■ Set problem 1 ■
Could you shorten the paragraph of the Indian Ocean passage that begins "In terms of the maritime build up" into a bulleted list that keeps its main facts?
■ Set problem 2 ■
Would you carry the Indian Ocean passage further, starting after its final sentence?

■ Quoted text ■
In terms of the maritime build up in the Indian Ocean, we see India,
China, Japan, Australia and the United States envisaging various
projects from ocean excavation to placing remote sensors for ocean
research. The United States, China, India and Japan are deepening their
naval presence. Naval power is expected to play an increasingly
significant role in regional affairs. This in turn will lead to naval
power competition, with plans for sea control as well as sea denials.
There are massive challenges to be met. Maritime pollution is one such.
The Indian Ocean, we are told, has the second largest accumulation of
floating plastic waste in the world. It is the region where larger
tankers, container vessels and the like plying between west and east,
dump their waste. Oil and tar are common sights on Sri Lankan beaches.
Recent studies estimate the amount of oil and petroleum discharged into
the Indian Ocean to make up about 40 percent of the total petroleum
spill of the oceans of the world. Undercurrents of naval build ups in
the South China Sea are being felt in the Indian Ocean. China has
established its first overseas military base in the Indian Ocean rim
nation of Djibouti, causing serious concerns in Delhi.

■ Data excerpts ■
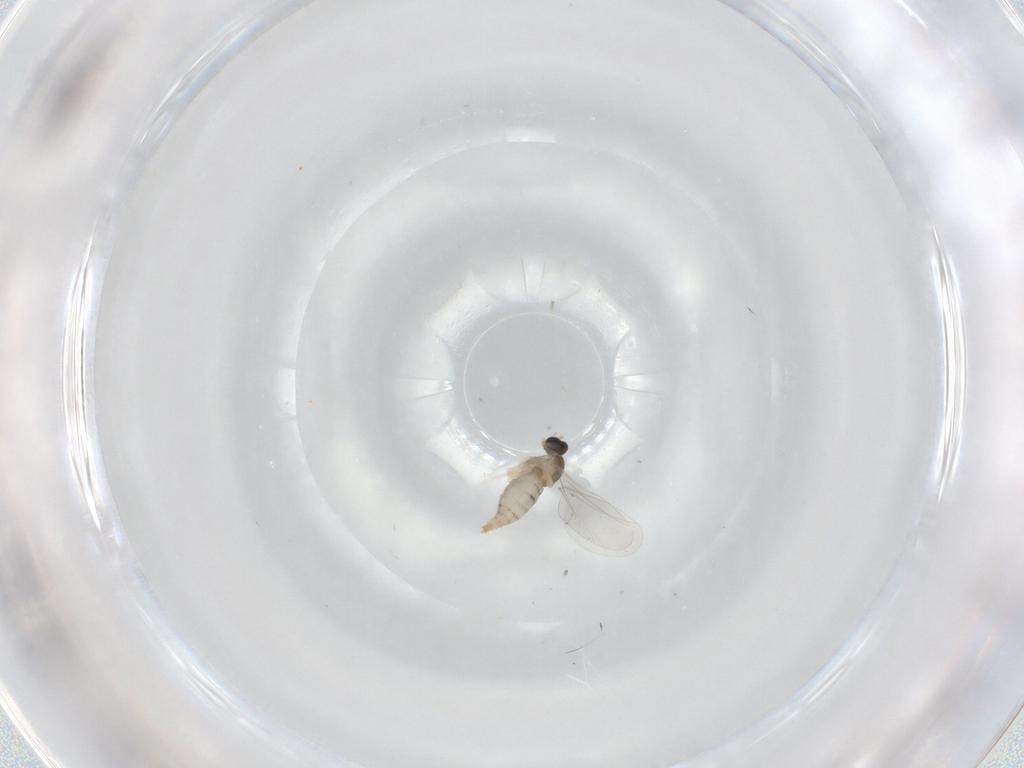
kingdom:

---

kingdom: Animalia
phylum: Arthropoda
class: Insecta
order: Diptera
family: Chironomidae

...

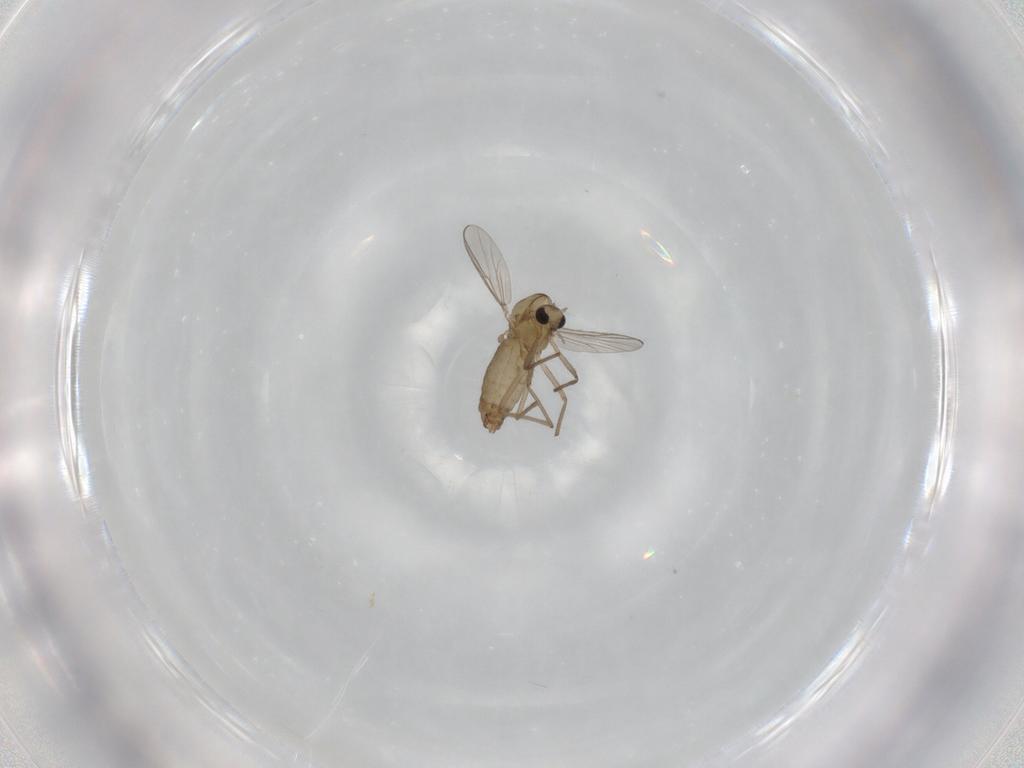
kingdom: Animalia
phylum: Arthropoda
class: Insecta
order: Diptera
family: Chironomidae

■ Answer 1 ■
- India, China, Japan, Australia and the United States are planning projects in the Indian Ocean, from ocean excavation to remote sensors for ocean research.
- The United States, China, India and Japan are deepening their naval presence, and naval power is expected to matter more in regional affairs.
- This should lead to naval competition, with plans for both sea control and sea denial.
- Maritime pollution is one major challenge. The Indian Ocean has the world's second largest accumulation of floating plastic waste.
- Large tankers and container vessels traveling between west and east dump their waste there, and oil and tar are common on Sri Lankan beaches.
- Studies estimate that oil and petroleum discharged into the Indian Ocean make up about 40 percent of all petroleum spilled into the world's oceans.
- Naval build-ups in the South China Sea are having effects in the Indian Ocean.
- China's first overseas military base, in Djibouti, has caused serious concern in Delhi.

■ Answer 2 ■
Sri Lanka faces a continuing issue of poaching and rape of marine life
in the Palk Bay and the Gulf of Mannar due to illegal fishing by Indian
fishermen. Bottom trawling by these fishermen are causing immense damage
to Sri Lanka’s precious marine resources and harming livelihoods of Sri
Lanka’s fishermen. Research in countries like Somalia have shown that
illegal fishing by foreign vessels was ‘a fundamental grievance that
sparked piracy and provides ongoing justification for it’ according to
analysts quoted in leading Sri Lankan newspapers. According to these
sources, among foreign vessels found indulging in such illegal fishing
are those belonging to so-called developed European countries, like
Spain for example, who send their surplus trawlers and mother ships to
exploit tuna stocks and other Indian Ocean resources using satellites to
track movements of schools of fish. Some countries like Indonesia, for
example, have been less tolerant of illegal fishing in their waters. It
has been reported that in 2016, Indonesia had blown up foreign boats
confiscated for fishing illegally in its waters. Of the 23 so blown up,
13 were from Vietnam and 10 from Malaysia.
The Indian Ocean plays a crucial role in the future of both China and
India. The sea routes through the Indian Ocean are vital to China’s
maritime trade and energy supply. Both countries need to respect each
other’s legitimate interest in the region. As Anit Mukherjee of the
Rajaratnam School of International Studies of the Nanyang Technological
University of Singapore observes, the United States can be considered a
resident power in the Indian Ocean given its bases in West Asia (Kuwait,
Bahrain, the UAE and Qatar), in the Horn of Africa (Djibouti) and in
Diego Garcia. In addition, on the eastern flank of the Indian Ocean, the
United States has a military presence in Thailand, Singapore and
Australia. As it is pre-occupied in West Asia or the Middle East, the
United States is comfortable with India playing a leading role in the
Indian Ocean.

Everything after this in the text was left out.